Fri 20.Jul.2012
Bratislava, Slovakia
Friday morning with YA colorful pre-sunrise forming outside the front
window, looking along Zahradnícka Street.
My daily cycle here usually includes waking up for a pit stop at about the
time the clouds are turning color ahead of the Sun.
No two pre-dawns are quite the same, except cloudless days, which have been
mighty rare for a couple of weeks.
With Friday here, it is worth checking for a new Economist.
In Rhodes it never arrives before Saturday, sometimes Monday. In Paris it is
always on the stands Friday.
In Bratislava Friday is worth trying.
Unlike pigeons, crows are very unwilling to pose for a good picture. They
are always turning or twitching at some odd angle, hiding one crucial
silhouette or another. In half-a-dozen shots I couldn't get this sucker's
head profile.
When my author friend Barb wanted a crow on the cover of her book, she had
an artist paint one!
There is an inconspicuous little barber shop down the street. Goodness knows
I could use a haircut; I had planned on getting one in Vienna yesterday, but
other errands gobbled up the afternoon instead.
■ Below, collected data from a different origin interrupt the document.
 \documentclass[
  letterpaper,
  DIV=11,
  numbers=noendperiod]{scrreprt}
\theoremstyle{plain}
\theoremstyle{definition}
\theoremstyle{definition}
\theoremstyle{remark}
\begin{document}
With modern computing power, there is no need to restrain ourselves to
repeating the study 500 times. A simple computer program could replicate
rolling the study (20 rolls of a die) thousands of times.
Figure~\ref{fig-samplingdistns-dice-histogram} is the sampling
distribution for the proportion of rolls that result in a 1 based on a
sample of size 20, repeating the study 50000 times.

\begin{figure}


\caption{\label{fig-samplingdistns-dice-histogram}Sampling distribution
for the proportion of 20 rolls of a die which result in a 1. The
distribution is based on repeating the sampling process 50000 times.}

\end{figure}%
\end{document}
I am surprised how intimidated I am at the prospect of barbering through
the language barrier. I have no idea how to say hair, haircut, ears,
etc, and my phrasebook is useless on the subject. None of that
slowed me down in Greece; I have had three haircuts there on two
different islands, without any more vocabulary than here. Somehow it
feels wrong here.
I wonder if some deeply-trained part of my psyche expects a male barber,
and assumes he will know how male hair works, and that a woman, which this
one is, will require explaining?
One of these afternoons I will find out. Maybe she will teach me how to
ask for a haircut.
Who remembers these old Coca Cola glasses? I haven't seen one outside
Slovakia since probably before I was in high school. This one came with a
Coke at the food court at a mall. I wonder now whether perhaps the glasses
might still be common, and whether I never see them because, like any good
diabetic, I never drink Coke?
That approaching trolleybus is about to take me to the bus station, from
which a diesel bus will take me to the mall by the Danube, where I will
park myself with a coffee in a chair more comfy than any in my apartment,
read my magazine, and watch the river and the people both flow past.
It is the newest of the malls. Doesn't the exterior make it look like
Bratislava is a shiny modern Metropolis out of The Jetsons?
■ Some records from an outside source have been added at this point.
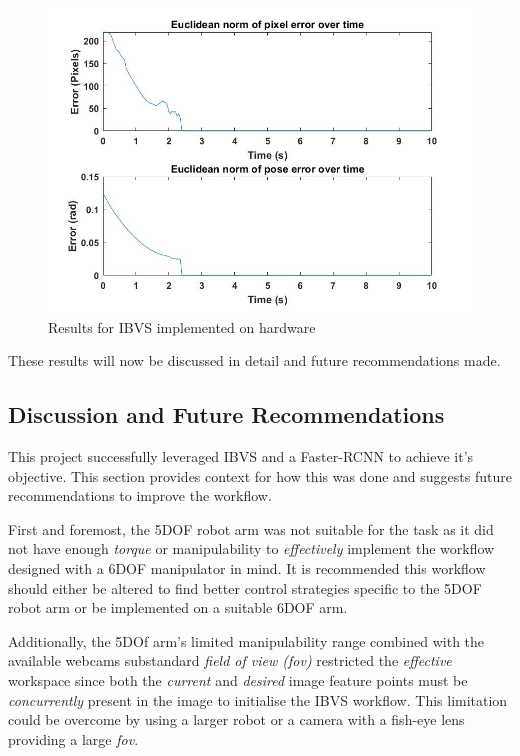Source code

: \documentclass{UoNMCHA}
\numberwithin{equation}{section}
\begin{document}
\begin{figure}[H]
	\begin{center}
		\includegraphics[width=.99\linewidth]{Figures/IBVSerrorproof}
		\caption{Results for IBVS implemented on hardware}
		\label{fig:IBVSerrorproof}
	\end{center}
\end{figure}

These results will now be discussed in detail and future recommendations made.

\subsection{Discussion and Future Recommendations}


This project successfully leveraged IBVS and a Faster-RCNN to achieve it's objective. This section provides context for how this was done and suggests future recommendations to improve the workflow.\

First and foremost, the 5DOF robot arm was not suitable for the task as it did not have enough \textit{torque} or manipulability to \textit{effectively} implement the workflow designed with a 6DOF manipulator in mind. It is recommended this workflow should either be altered to find better control strategies specific to the 5DOF robot arm or be implemented on a suitable 6DOF arm.\

Additionally, the 5DOf arm's limited manipulability range combined with the available webcams substandard \textit{field of view (fov)} restricted the \textit{effective} workspace since both the \textit{current} and \textit{desired} image feature points must be \textit{concurrently} present in the image to initialise the IBVS workflow. This limitation could be overcome by using a larger robot or a camera with a fish-eye lens providing a large \textit{fov}.  
\end{document}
Actually, an awful lot of the city is drab Socialist Brutalism,
including my apartment building and most of my street, which is lined with
shade trees mature enough to mitigate the effect. The dull parts of town
would make dull pictures, so I don't take them.
I love taking photos in the late afternoon light.
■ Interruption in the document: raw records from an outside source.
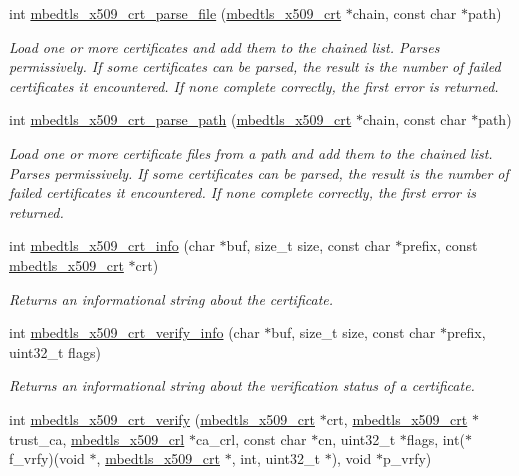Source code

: \begin{DoxyCompactItemize}
int \hyperlink{group__x509__module_gad4da63133d3590aa311488497d4c38ec}{mbedtls\-\_\-x509\-\_\-crt\-\_\-parse\-\_\-file} (\hyperlink{structmbedtls__x509__crt}{mbedtls\-\_\-x509\-\_\-crt} $\ast$chain, const char $\ast$path)
\begin{DoxyCompactList}\small\item\em Load one or more certificates and add them to the chained list. Parses permissively. If some certificates can be parsed, the result is the number of failed certificates it encountered. If none complete correctly, the first error is returned. \end{DoxyCompactList}\item 
int \hyperlink{group__x509__module_ga571fc89b9f3217ab3dd67bd7af905066}{mbedtls\-\_\-x509\-\_\-crt\-\_\-parse\-\_\-path} (\hyperlink{structmbedtls__x509__crt}{mbedtls\-\_\-x509\-\_\-crt} $\ast$chain, const char $\ast$path)
\begin{DoxyCompactList}\small\item\em Load one or more certificate files from a path and add them to the chained list. Parses permissively. If some certificates can be parsed, the result is the number of failed certificates it encountered. If none complete correctly, the first error is returned. \end{DoxyCompactList}\item 
int \hyperlink{group__x509__module_gabaf30f2269fc3b6608b25871f9d09da6}{mbedtls\-\_\-x509\-\_\-crt\-\_\-info} (char $\ast$buf, size\-\_\-t size, const char $\ast$prefix, const \hyperlink{structmbedtls__x509__crt}{mbedtls\-\_\-x509\-\_\-crt} $\ast$crt)
\begin{DoxyCompactList}\small\item\em Returns an informational string about the certificate. \end{DoxyCompactList}\item 
int \hyperlink{group__x509__module_gae88f1d8e6696eb2beeffe0a708219e6b}{mbedtls\-\_\-x509\-\_\-crt\-\_\-verify\-\_\-info} (char $\ast$buf, size\-\_\-t size, const char $\ast$prefix, uint32\-\_\-t flags)
\begin{DoxyCompactList}\small\item\em Returns an informational string about the verification status of a certificate. \end{DoxyCompactList}\item 
int \hyperlink{group__x509__module_ga98ed4504e4f832b735a230acf54fcde3}{mbedtls\-\_\-x509\-\_\-crt\-\_\-verify} (\hyperlink{structmbedtls__x509__crt}{mbedtls\-\_\-x509\-\_\-crt} $\ast$crt, \hyperlink{structmbedtls__x509__crt}{mbedtls\-\_\-x509\-\_\-crt} $\ast$trust\-\_\-ca, \hyperlink{structmbedtls__x509__crl}{mbedtls\-\_\-x509\-\_\-crl} $\ast$ca\-\_\-crl, const char $\ast$cn, uint32\-\_\-t $\ast$flags, int($\ast$f\-\_\-vrfy)(void $\ast$, \hyperlink{structmbedtls__x509__crt}{mbedtls\-\_\-x509\-\_\-crt} $\ast$, int, uint32\-\_\-t $\ast$), void $\ast$p\-\_\-vrfy)

\end{DoxyCompactItemize}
It illuminates the subjects in a dramatic way,
and it doesn't require being up early in the morning.
Vienna
Wednesday afternoon's visit to Vienna centered around scouting out how to
get into town from the airport and reach the hotel where I will be staying a
night on the journey from California to Rhodes in September.
Those logistics are a pain in the butt, mostly on the Metro.
A visit afterward to the ever-charming Burgpark made up for it.
Mozart watches over the park entrance, and people can't get enough of taking
each others' pictures in front of him.
How did he feel about being portrayed so foppish-looking? Maybe the empress
liked it and that was that.
It is self-indulgence time. This reflecting pond was at its finest in the
afternoon light.
I took a boatload of photos, more of which than necessary are right here,
for no better reason than that I like them all.
Ripple in Still Water
There is plenty of breeze blowing to account for it. No big mystery here,
just the magic of nature and the chaotic complexity of fluid dynamics.